## REQUIRED ACTIONS
**a.** In the passage on yoga and the Jainas, turn the paragraph beginning "Early Jainas did not employ" into a short bulleted list that keeps its main facts.
**b.** According to the passage on yoga and the Jainas, what were the Jainas called before they became popularly known by that name?
**c.** Reproduce everything in the passage on yoga and the Jainas from "Early Jainas did" down to "Hemacandra's twelfth-century Yogaśāstra12.".

## PASSAGE
The Pātañjalayogaśāstra defines yoga as "yogaścittavṛttinorodaḥ" - "the stopping of the turnings of the mind" (1.2) and propounds an ontology rooted in theistic Sāṃkhya. Patañjali's dualistic doctrine culminates in an experience of kaivalya (absoluteness) - complete isolation, in which the mind is subdued, and puruṣa (spirit) experiences itself uncoupled from its association with prakṛti (matter). Patañjali describes kaivalya as "absolute consciousness established in its own self" (Pātañjalayogaśāstra 4.34, Hariharānanda 1984: 405).

The Jainas

The Jainas were initially known as Nigaṇṭhas, "unattached ones", until approximately the ninth century, when they became popularly known as Jainas, meaning "follower[s] of a Jina" (Jaini 2001:2). Jina means 'conquerer' (Dundas 2002:3) and refers to one who has successfully crossed the ocean of saṃsāra (wandering) and achieved a state of kevalajñāna (absolute knowledge7). The Jainas follow a salvific doctrine of mokṣa (liberation), as realised and taught by twenty-four Jinas known as Tīrthaṅkaras (ford makers). The two most recent Tīrthaṅkaras are Parśva, who lived in approximately the eighth to seventh century BCE8, and Mahāvīra, who lived in approximately the fifth century BCE9. Teachings attributed to the Tīrthaṅkaras, and expanded upon by their disciples, have been preserved in numerous Jaina works, composed primarily in Prākrit, from the third to second century BCE10 .

Early Jainas did not employ the term yoga as it is popularly understood today. The Monier Williams dictionary defines the Jaina usage of the term yoga as "contact or mixing with the outer world" (856.8). The Daśavaikālika refers to yoga as "sāvajjaṃ jogaṃ" - "wrongdoing", and yoga was conceived as a type of unrestrained action. Although early Jainas pursued liberatory practices of self-control, these were not referred to as yoga but by terms such as saṃyama, samvara samiti and gupti. Yoga did not begin to take on a positive soteriological meaning within Jainism until the medieval period in texts such as Haribhadra's eighth-century11 Yogadṛṣṭisamuccaya and Hemacandra's twelfth-century Yogaśāstra12.

## DATASET
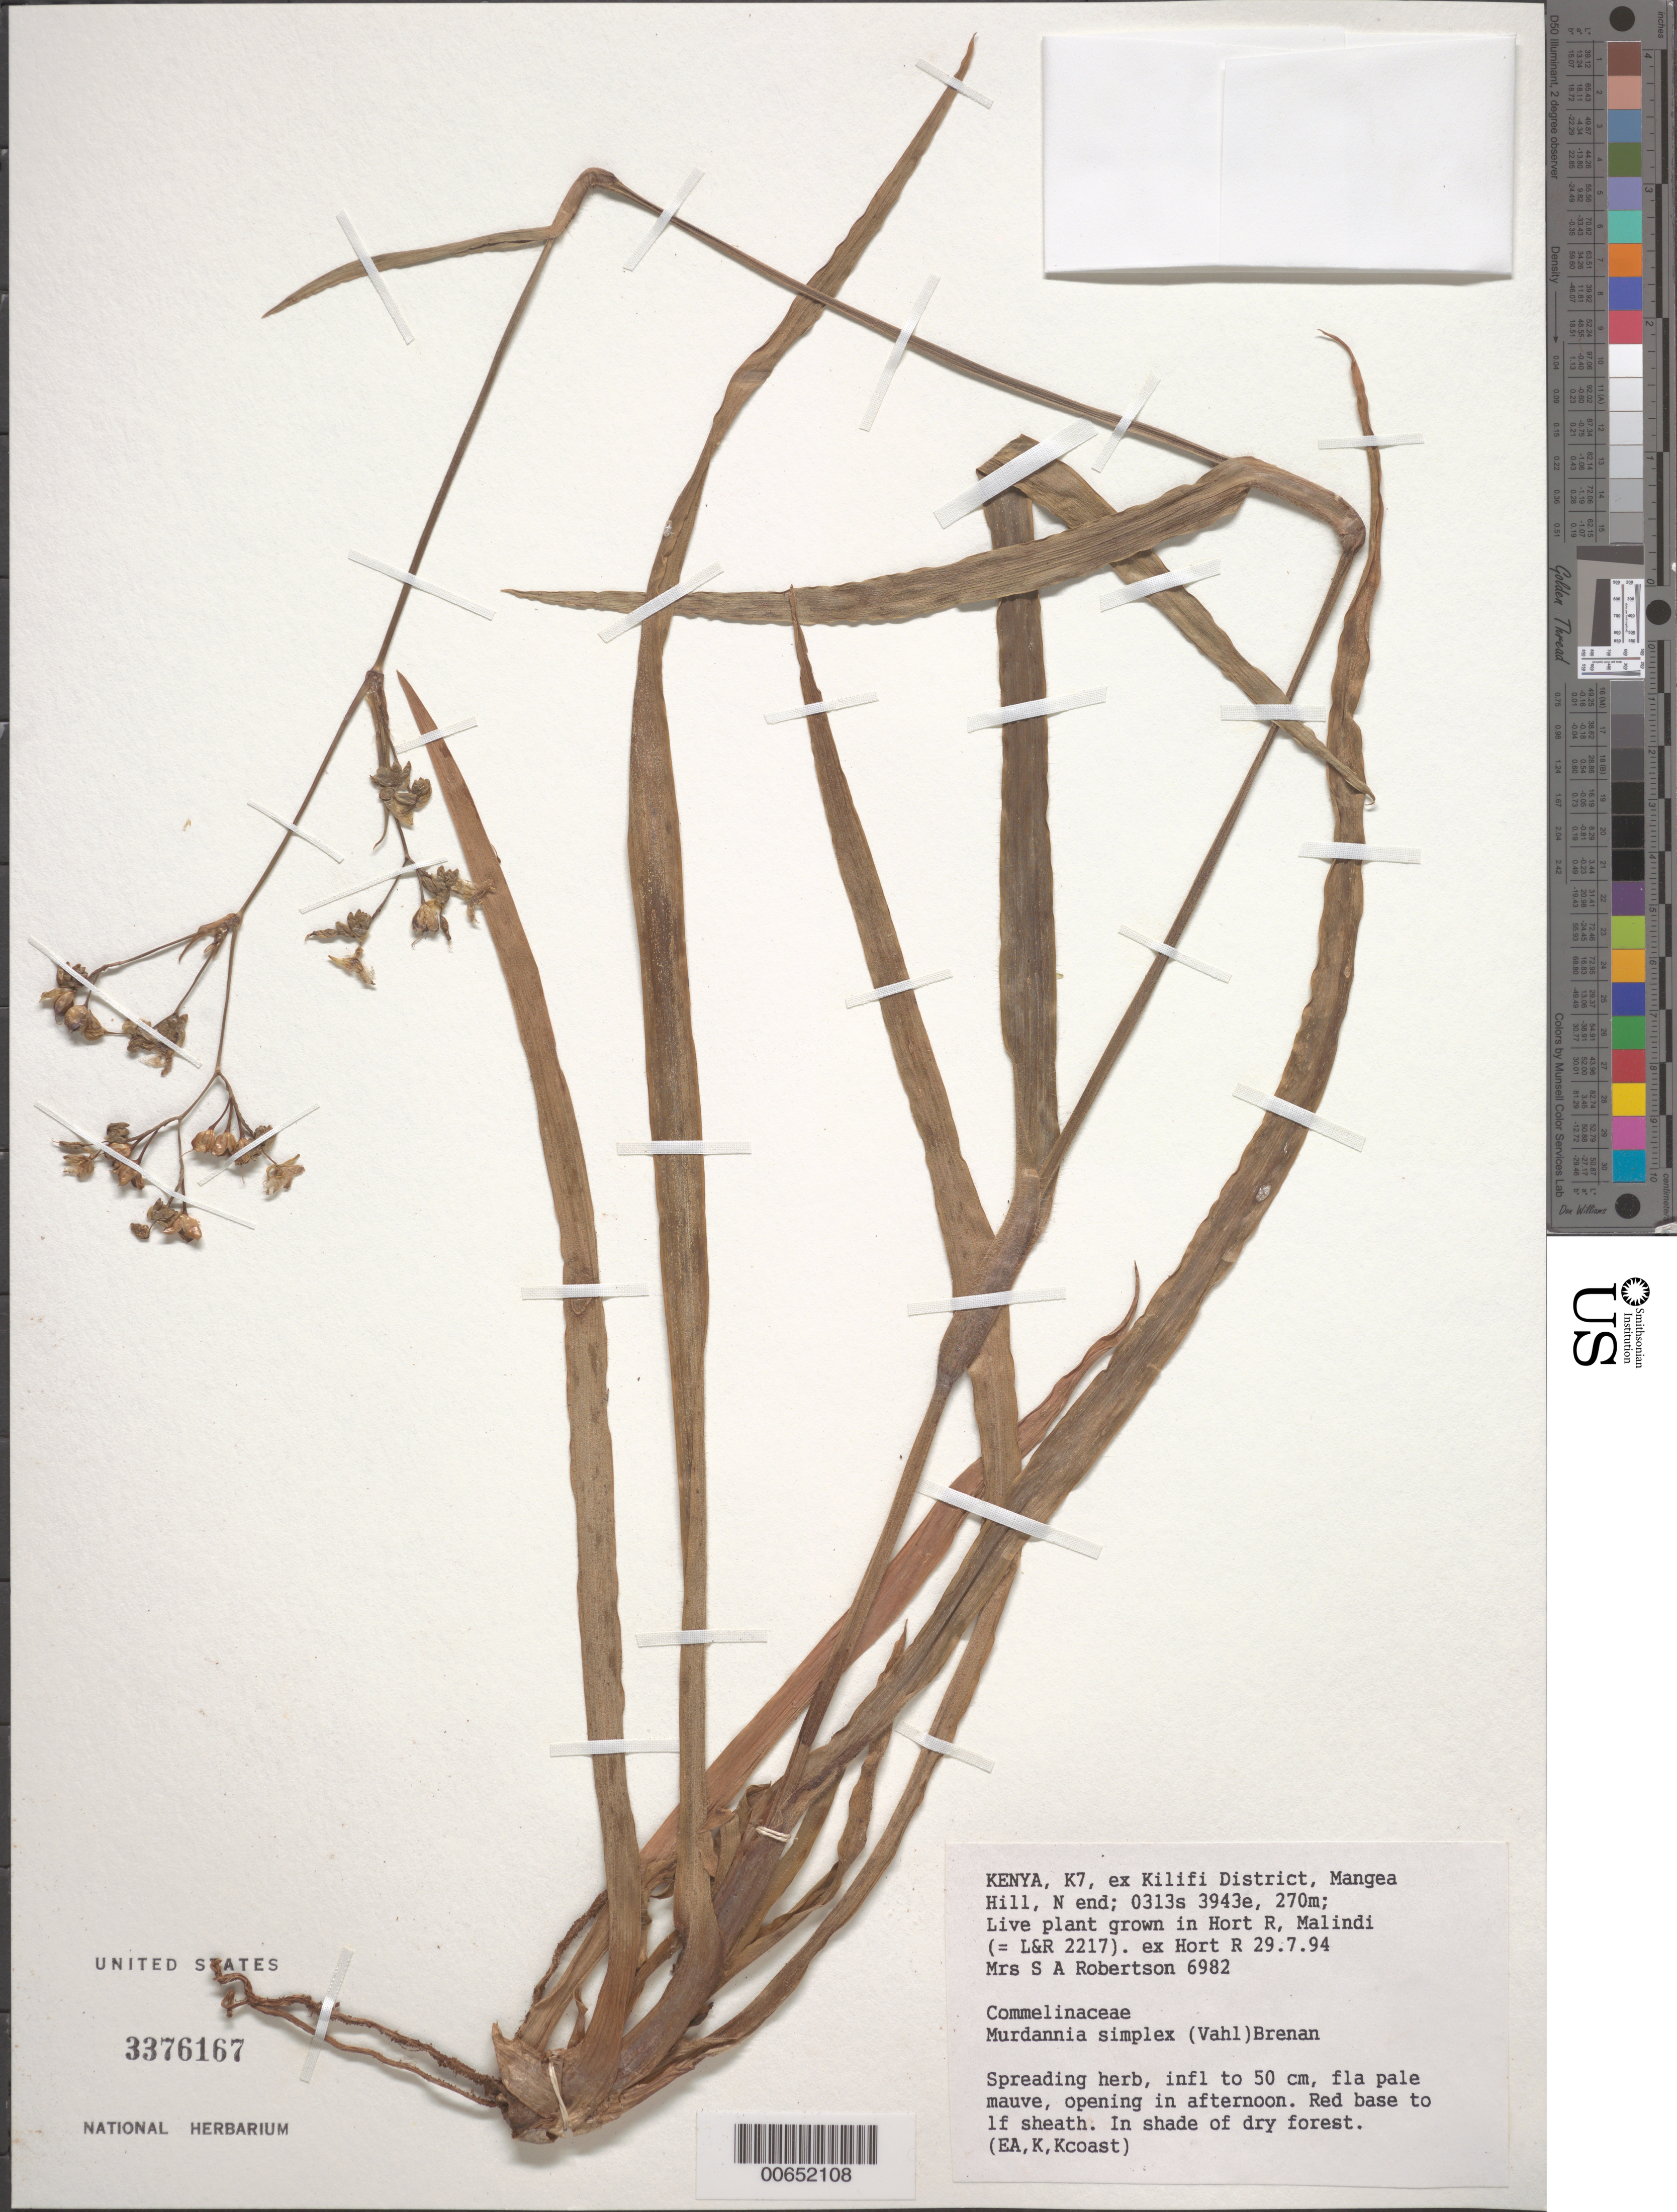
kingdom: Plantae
--
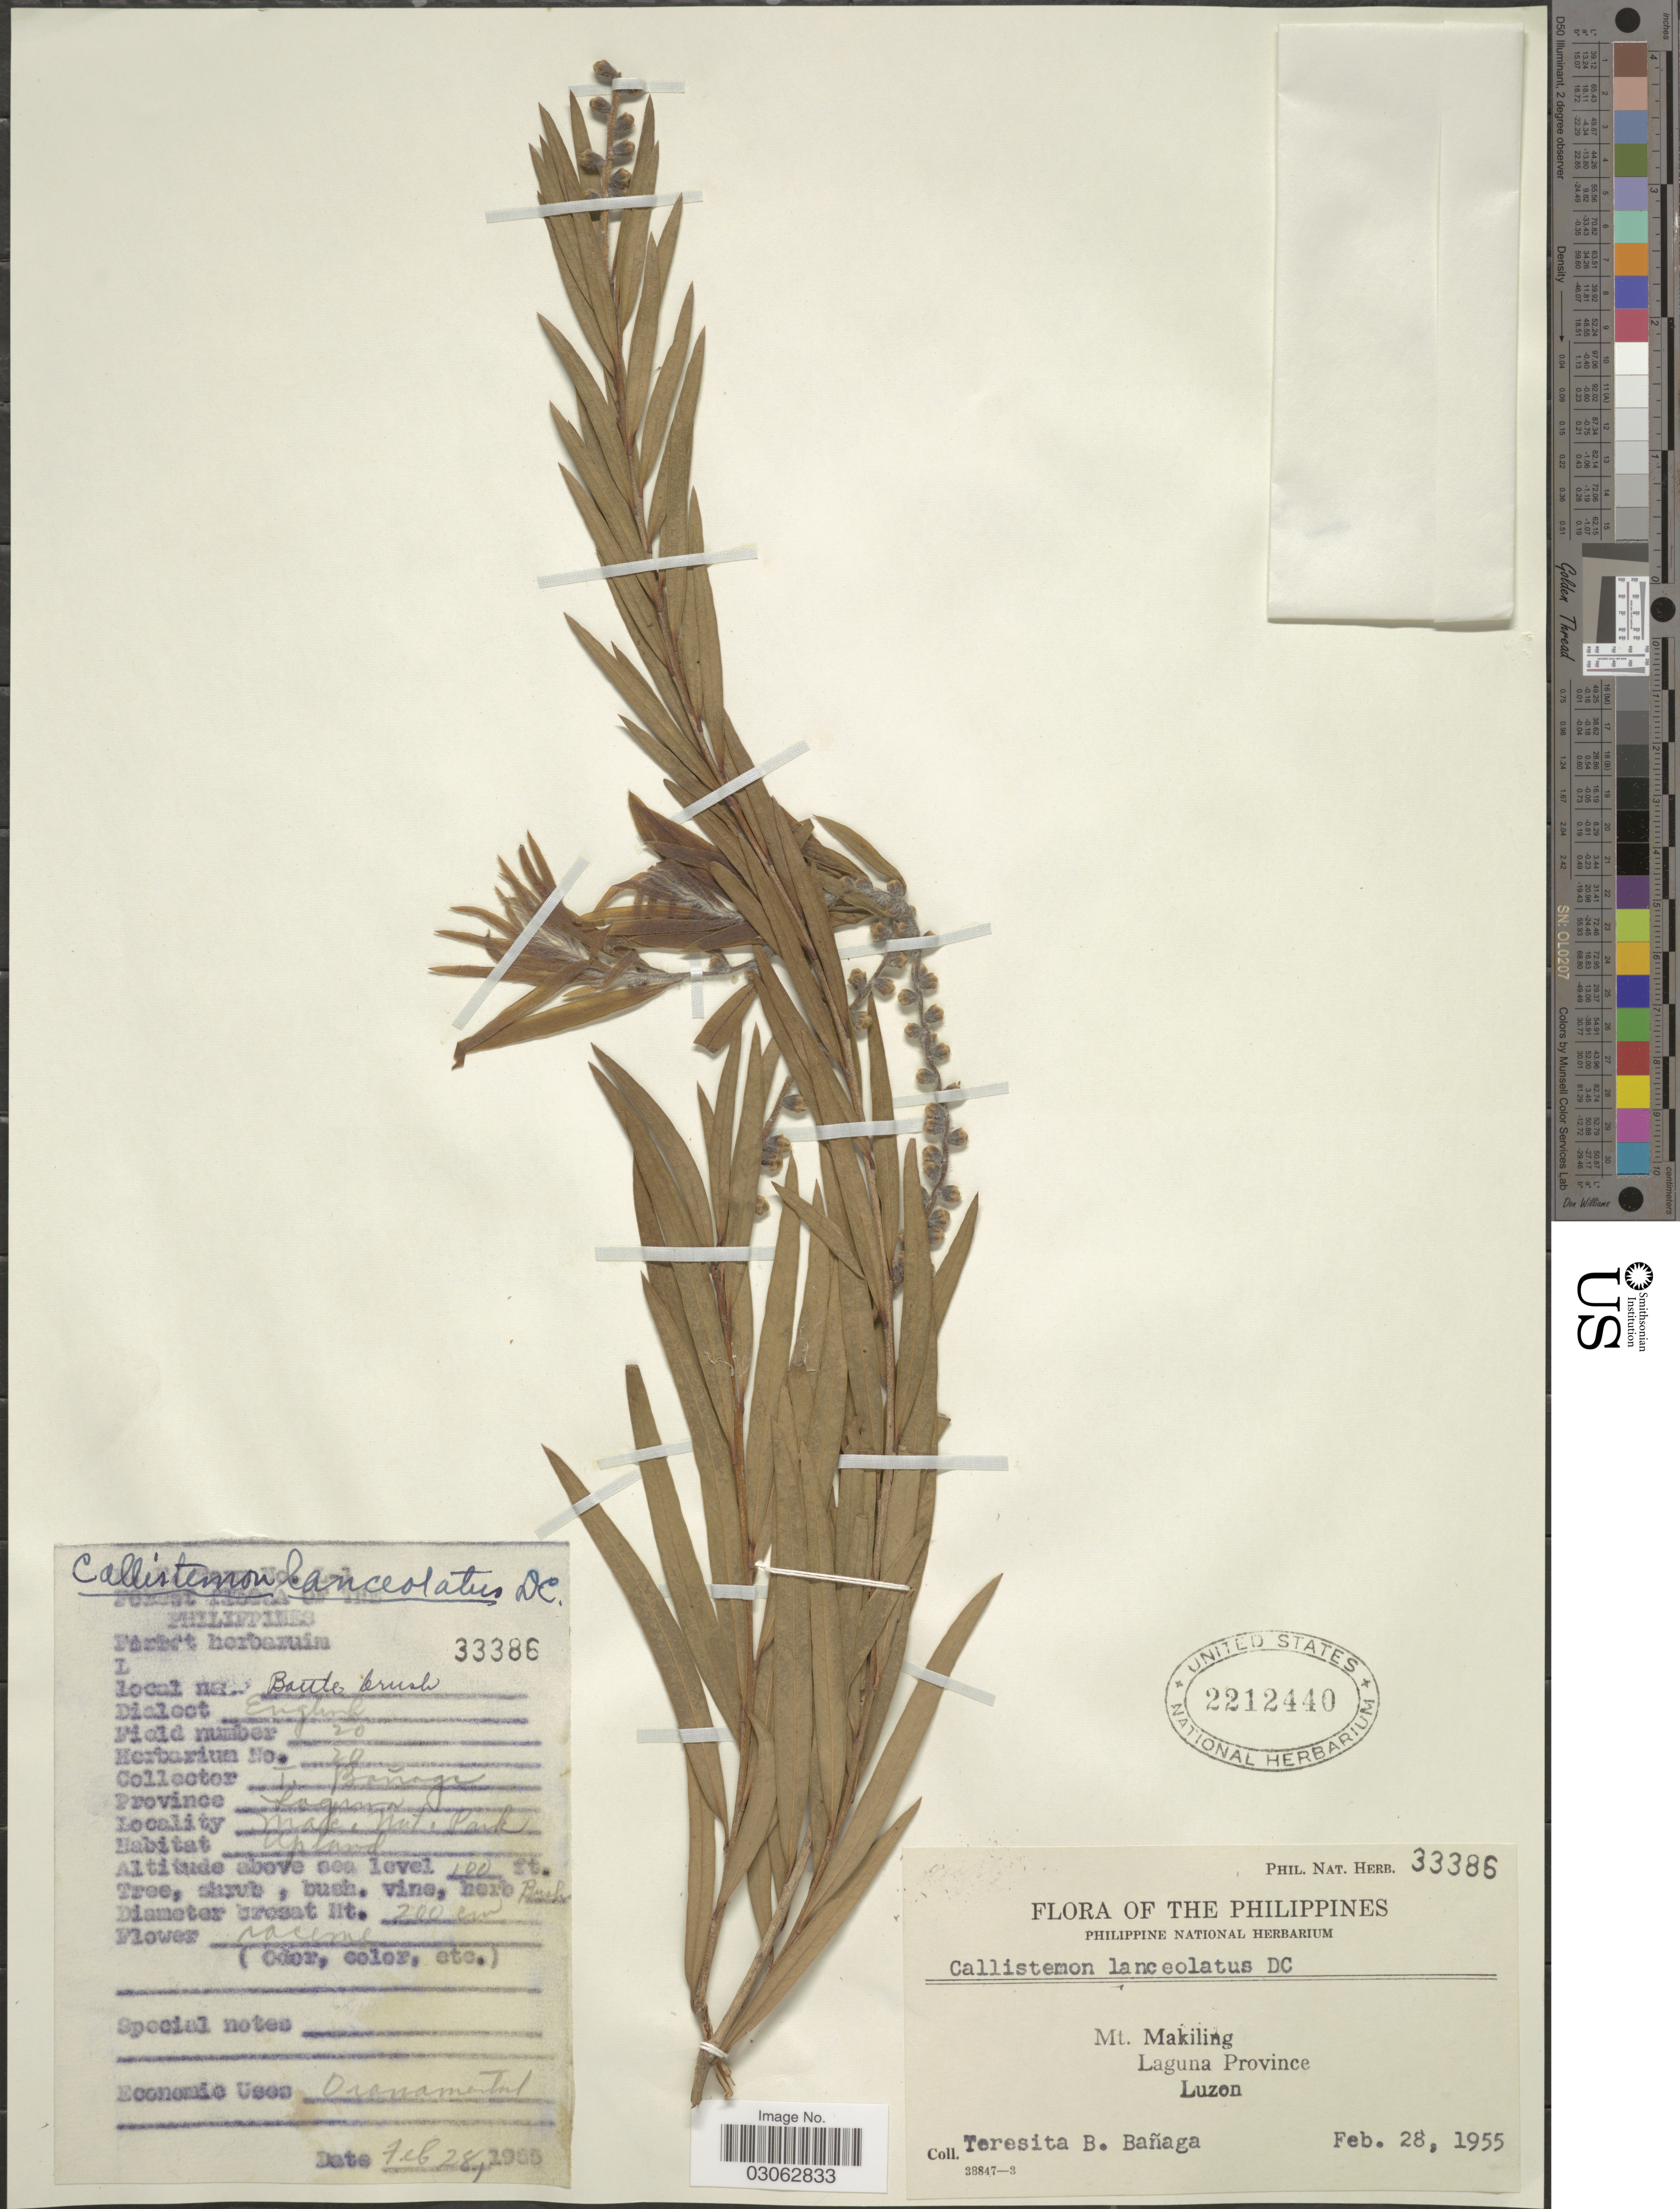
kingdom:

## SOLUTIONS TO EACH TASK
**a.**
- Early Jainas did not use the term yoga in the sense popular today.
- The Monier Williams dictionary defines the Jaina usage of yoga as "contact or mixing with the outer world" (856.8).
- The Daśavaikālika calls yoga "sāvajjaṃ jogaṃ" ("wrongdoing"), and yoga was seen as a type of unrestrained action.
- Early Jaina practices of self-control aimed at liberation were called saṃyama, samvara, samiti and gupti, not yoga.
- Yoga took on a positive soteriological meaning in Jainism only in the medieval period, in texts such as Haribhadra's eighth-century Yogadṛṣṭisamuccaya and Hemacandra's twelfth-century Yogaśāstra.

**b.** They were called Nigaṇṭhas, "unattached ones".

**c.**
Early Jainas did not employ the term yoga as it is popularly understood today. The Monier Williams dictionary defines the Jaina usage of the term yoga as "contact or mixing with the outer world" (856.8). The Daśavaikālika refers to yoga as "sāvajjaṃ jogaṃ" - "wrongdoing", and yoga was conceived as a type of unrestrained action. Although early Jainas pursued liberatory practices of self-control, these were not referred to as yoga but by terms such as saṃyama, samvara samiti and gupti. Yoga did not begin to take on a positive soteriological meaning within Jainism until the medieval period in texts such as Haribhadra's eighth-century11 Yogadṛṣṭisamuccaya and Hemacandra's twelfth-century Yogaśāstra12.